Growth would slow to a high single digit rate, he reckoned.

Could it be the days of halcyon trading fuelled by a robust economy and heady gross domestic product growth are at an end?

Since mid-August 2003, the NZSX-All capital index measuring all stocks has risen 16.5% to 922.15 on August 18.

Where to now for the the index, which strips out the dividends?

Forsyth Barr Frater Williams broker David Price said rising costs, many whipped along by global events, would see some firms report softer results in a cooler market.

"You start adding things in like... electricity, fuel and currency on top of wages," Price told NZPA.

Fisher & Paykel Appliances was an example of a firm that produced a superb 2004 result but was grappling with rising costs ahead, he said.

On Monday, Appliances' managing director, John Bongard, said costs - particularly raw materials such as steel and plastics - had adversely affected margins thus far in the 2004/05 year.

Like many exporters, it was also having to deal with the higher dollar as hedging contracts made a couple of years ago run out.

He warned the firm's profit for the year to May 2005 would be a flat $80m.

Investors punished the stock, as it lost 13% in the week.

ABN Amro Craigs broker Matt Willis said Appliances' warning clearly flagged a slowdown hanging over the sharemarket that was likely to be even more pronounced in Australia.

"If it's happening there it's inevitable that it'll happen here."

Willis picked growth on NZX to slow to high single digits - still a reasonable return in most books.

"Another factor you have to bear in mind is currency as we're still an export nation," Willis said.

"We probably haven't seen the impact of the high currency start flowing through to earnings... There's plenty of currency hedging that will start rolling out in the year ahead," he said.

However, it wasn't all doom and gloom.

Many companies have increased dividends and are returning investors healthy, tax-paid yields.

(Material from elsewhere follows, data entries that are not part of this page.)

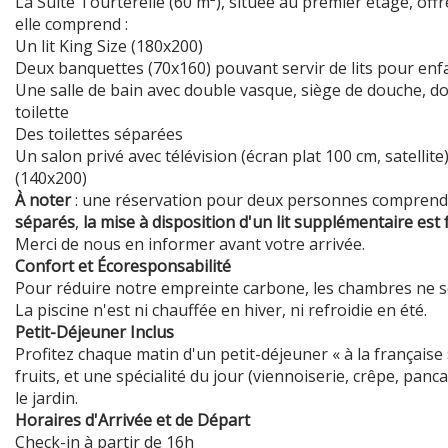
La Suite Tourterelle (60 m²), située au premier étage, offr
elle comprend :
Un lit King Size (180x200)
Deux banquettes (70x160) pouvant servir de lits pour enf
Une salle de bain avec double vasque, siège de douche, dou
toilette
Des toilettes séparées
Un salon privé avec télévision (écran plat 100 cm, satellite)
(140x200)
À noter
: une réservation pour deux personnes comprend u
séparés
,
la mise à disposition d'un lit supplémentaire est
Merci de nous en informer avant votre arrivée.
Confort et Écoresponsabilité
Pour réduire notre empreinte carbone, les chambres ne son
La piscine n'est ni chauffée en hiver, ni refroidie en été.
Petit-Déjeuner Inclus
Profitez chaque matin d'un petit-déjeuner « à la française 
fruits, et une spécialité du jour (viennoiserie, crêpe, panc
le jardin.
Horaires d'Arrivée et de Départ
Check-in à partir de 16h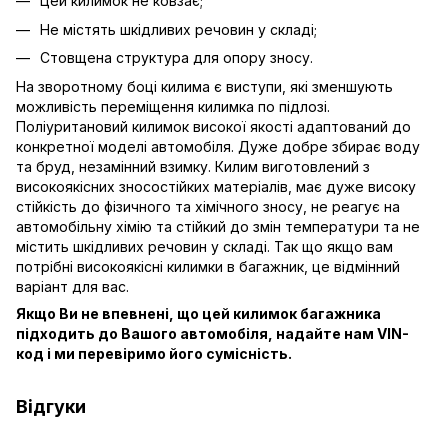
Цей килимок не ковзає;
Не містять шкідливих речовин у складі;
Стовщена структура для опору зносу.
На зворотному боці килима є виступи, які зменшують
можливість переміщення килимка по підлозі.
Поліуритановий килимок високої якості адаптований до
конкретної моделі автомобіля. Дуже добре збирає воду
та бруд, незамінний взимку. Килим виготовлений з
високоякісних зносостійких матеріалів, має дуже високу
стійкість до фізичного та хімічного зносу, не реагує на
автомобільну хімію та стійкий до змін температури та не
містить шкідливих речовин у складі. Так що якщо вам
потрібні високоякісні килимки в багажник, це відмінний
варіант для вас.
Якщо Ви не впевнені, що цей килимок багажника
підходить до Вашого автомобіля, надайте нам VIN-
код і ми перевіримо його сумісність.
Відгуки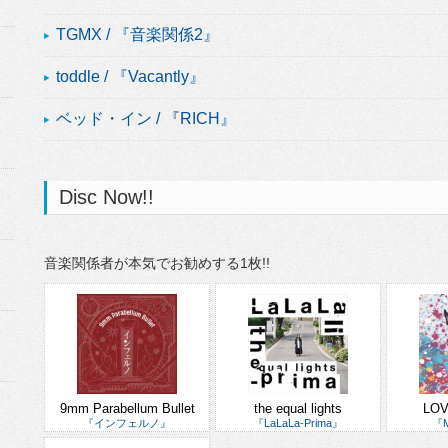
TGMX / 『音楽関係2』
toddle / 『Vacantly』
ベッド・イン / 『RICH』
Disc Now!!
音楽関係者が本気でお勧めする1枚!!
9mm Parabellum Bullet
the equal lights
LOV
『インフェルノ』
『LaLaLa-Prima』
『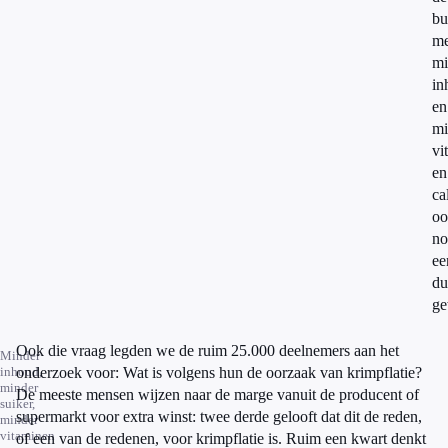
bu
me
mi
in
en
mi
vi
en
ca
oo
no
ee
du
ge
Ook die vraag legden we de ruim 25.000 deelnemers aan het
Minder
inhoud,
onderzoek voor: Wat is volgens hun de oorzaak van krimpflatie?
minder
De meeste mensen wijzen naar de marge vanuit de producent of
suiker,
supermarkt voor extra winst: twee derde gelooft dat dit de reden,
minder
vitaminen
of een van de redenen, voor krimpflatie is. Ruim een kwart denkt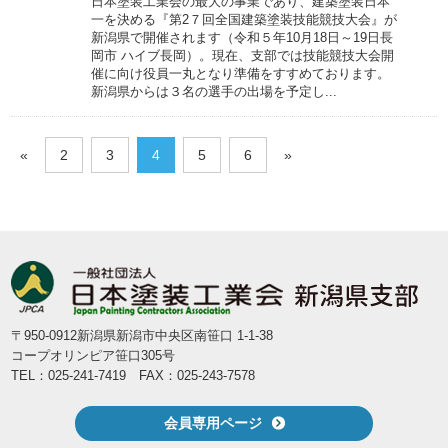
日本塗装工業会の最大の事業であり、建築塗装日本
一を決める『第2７回全国建築塗装技能競技大会』が
新潟県で開催されます（令和５年10月18日～19日長
岡市 ハイブ長岡）。現在、支部では技能競技大会開
催に向け役員一丸となり準備をすすめております。
新潟県からは３名の選手の出場を予定し...
«
2
3
4
5
6
»
〒950-0912新潟県新潟市中央区南笹口 1-1-38
コープオリンピア笹口305号
TEL：025-241-7419 FAX：025-243-7578
会員専用ページ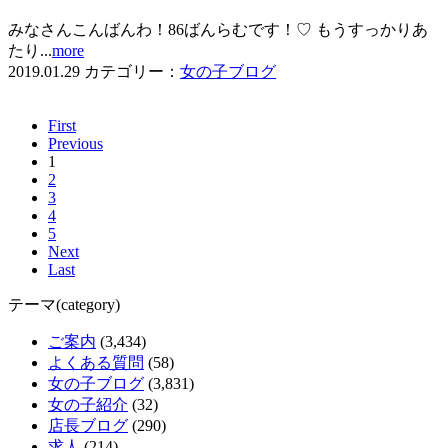
みなさんこんばんわ！86ばんらむです！♡ もうすっかりあ
たり...
more
2019.01.29
カテゴリー：
女の子ブログ
First
Previous
1
2
3
4
5
Next
Last
テーマ(category)
ご案内
(3,434)
よくある質問
(58)
女の子ブログ
(3,831)
女の子紹介
(32)
店長ブログ
(290)
求人
(214)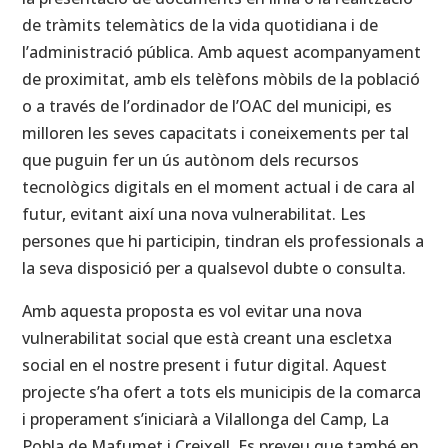
de tràmits telemàtics de la vida quotidiana i de
l’administració pública. Amb aquest acompanyament
de proximitat, amb els telèfons mòbils de la població
o a través de l’ordinador de l’OAC del municipi, es
milloren les seves capacitats i coneixements per tal
que puguin fer un ús autònom dels recursos
tecnològics digitals en el moment actual i de cara al
futur, evitant així una nova vulnerabilitat. Les
persones que hi participin, tindran els professionals a
la seva disposició per a qualsevol dubte o consulta.
Amb aquesta proposta es vol evitar una nova
vulnerabilitat social que està creant una escletxa
social en el nostre present i futur digital. Aquest
projecte s’ha ofert a tots els municipis de la comarca
i properament s’iniciarà a Vilallonga del Camp, La
Pobla de Mafumet i Creixell. Es preveu que també en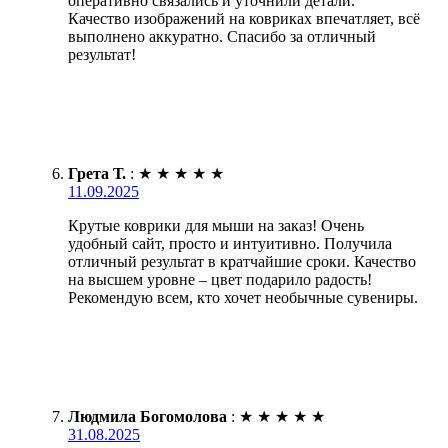
оперативно связались и уточнили детали.
Качество изображений на ковриках впечатляет, всё
выполнено аккуратно. Спасибо за отличный
результат!
Грета Т.
:
★
★
★
★
★
11.09.2025
Крутые коврики для мыши на заказ! Очень
удобный сайт, просто и интуитивно. Получила
отличный результат в кратчайшие сроки. Качество
на высшем уровне – цвет подарило радость!
Рекомендую всем, кто хочет необычные сувениры.
Людмила Богомолова
:
★
★
★
★
★
31.08.2025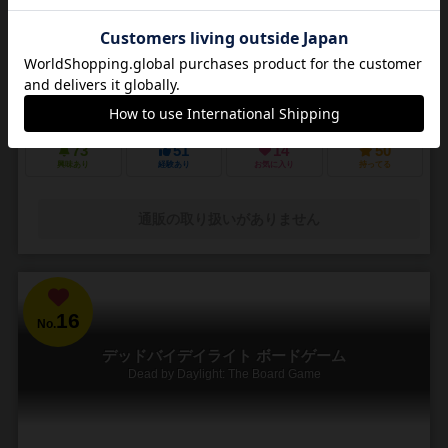
3～5人
30～45分
14歳～
4件
悪夢のような街で他の狩人を出し抜いて「血の遺志」を集めろ
ＰＳ４で発売されたフロムソフトウェアのブラッドボーンのカードゲ
ーム化。 かつて栄華を極めた古都ヤーナムでは風土病「獣の病」がは
びこっていた。あなたは「獣の病」の罹患者で...
73
51
14
50
興味あり
経験あり
お気に入り
持ってる
通販の取り扱いがありません
16
No.
デッドバイデイライト ボードゲーム
Dead by Daylight: The Board Game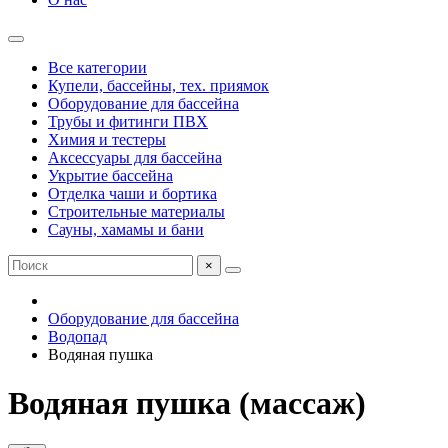
Все категории
Купели, бассейны, тех. приямок
Оборудование для бассейна
Трубы и фитинги ПВХ
Химия и тестеры
Аксессуары для бассейна
Укрытие бассейна
Отделка чаши и бортика
Строительные материалы
Сауны, хамамы и бани
×
Оборудование для бассейна
Водопад
Водяная пушка
Водяная пушка (массаж)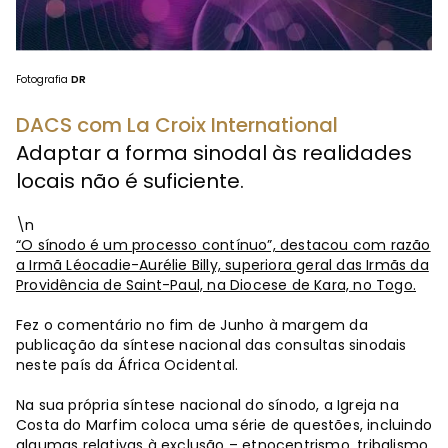
Fotografia
DR
DACS com La Croix International
Adaptar a forma sinodal às realidades
locais não é suficiente.
\n
“O sínodo é um processo contínuo”, destacou com razão
a Irmã Léocadie-Aurélie Billy, superiora geral das Irmãs da
Providência de Saint-Paul, na Diocese de Kara, no Togo.
Fez o comentário no fim de Junho à margem da
publicação da síntese nacional das consultas sinodais
neste país da África Ocidental.
Na sua própria síntese nacional do sínodo, a Igreja na
Costa do Marfim coloca uma série de questões, incluindo
algumas relativas à exclusão – etnocentrismo, tribalismo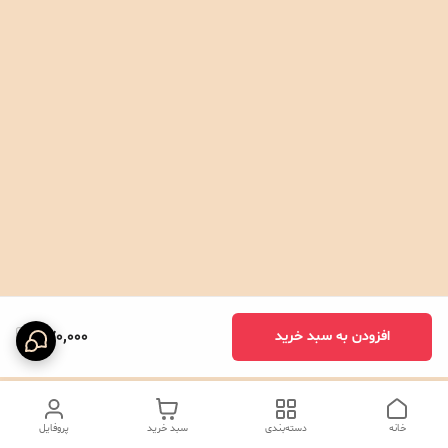
370,000
افزودن به سبد خرید
خانه
دسته‌بندی
سبد خرید
پروفایل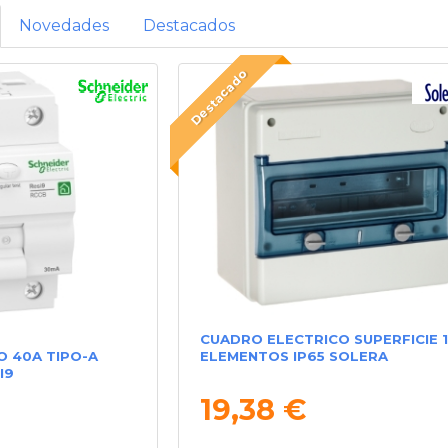
Novedades
Destacados
Destacado
CUADRO ELECTRICO SUPERFICIE 
O 40A TIPO-A
ELEMENTOS IP65 SOLERA
I9
19,38 €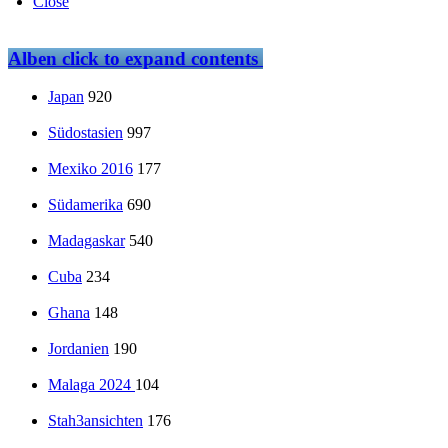
Close
Alben
click to expand contents
Japan
920
Südostasien
997
Mexiko 2016
177
Südamerika
690
Madagaskar
540
Cuba
234
Ghana
148
Jordanien
190
Malaga 2024
104
Stah3ansichten
176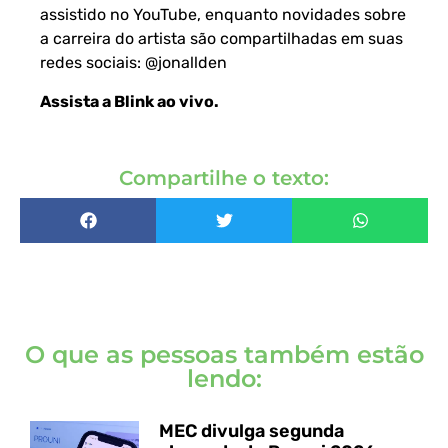
assistido no YouTube, enquanto novidades sobre
a carreira do artista são compartilhadas em suas
redes sociais:
@jonallden
Assista a Blink ao vivo
.
Compartilhe o texto:
O que as pessoas também estão
lendo:
MEC divulga segunda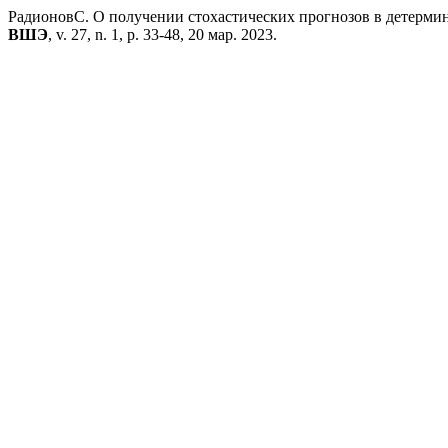
РадионовС. О получении стохастических прогнозов в детерми
ВШЭ
, v. 27, n. 1, p. 33-48, 20 мар. 2023.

"The market's not overpriced and that's the key," Willis said.

"It's pricing in a slowdown and I don't think there's much downside if the economy slows and starts to bite on corporate earnings.

"There's some protection there in that stocks are trading at reasonable levels."

Factbox

Points of note in the reporting season thus far:

* Lyttelton Port Company (LPC) posted a 3% increase in its June half net profit after tax (npat) to $12.02m.

* Ports of Auckland said its June year npat rose 20% to $57.2m.

* Agriculture equipment maker Skellmax Industries said its June npat fell 8% $11.6m.

* Insurer AMP booked a June half npat of $A378m, up from a $2.2 billion loss for the same period the previous year.

* NGC Holdings posted a June year npat of $84.5m, down 43% on the previous year, which included a one-off gain of $78.9m from the sale of generation assets.

* Contact Energy issued a nine months to June npat of $100.6m, up 36% on the same period last year.

* Retirement village operator Metlifecare today issued a June half npat of $8.15m, up 30% on the previous same period.

* Financial services firm Tower, in difficulties two years ago, today said it had repaid all of its senior debt two years early.

* Electricity firm TrustPower posted a narrower first quarter npat of $15.7m, down from $17.2m for the same period last year.

* Medical supplies firm Ebos Group delivered a 31% increase in June year npat to $8.4m.

* Wood processor Tenon today reported a net loss of $42m for the June year.

* Independent Newspapers Ltd (INL) reported an 82% drop in June year npat to $70.94m.

* Michael Hill International posted a 30% increase in npat to $15.06m for the June year.

* Turners Auctions June half npat was $3.59m, up 12.8% on the same period last year.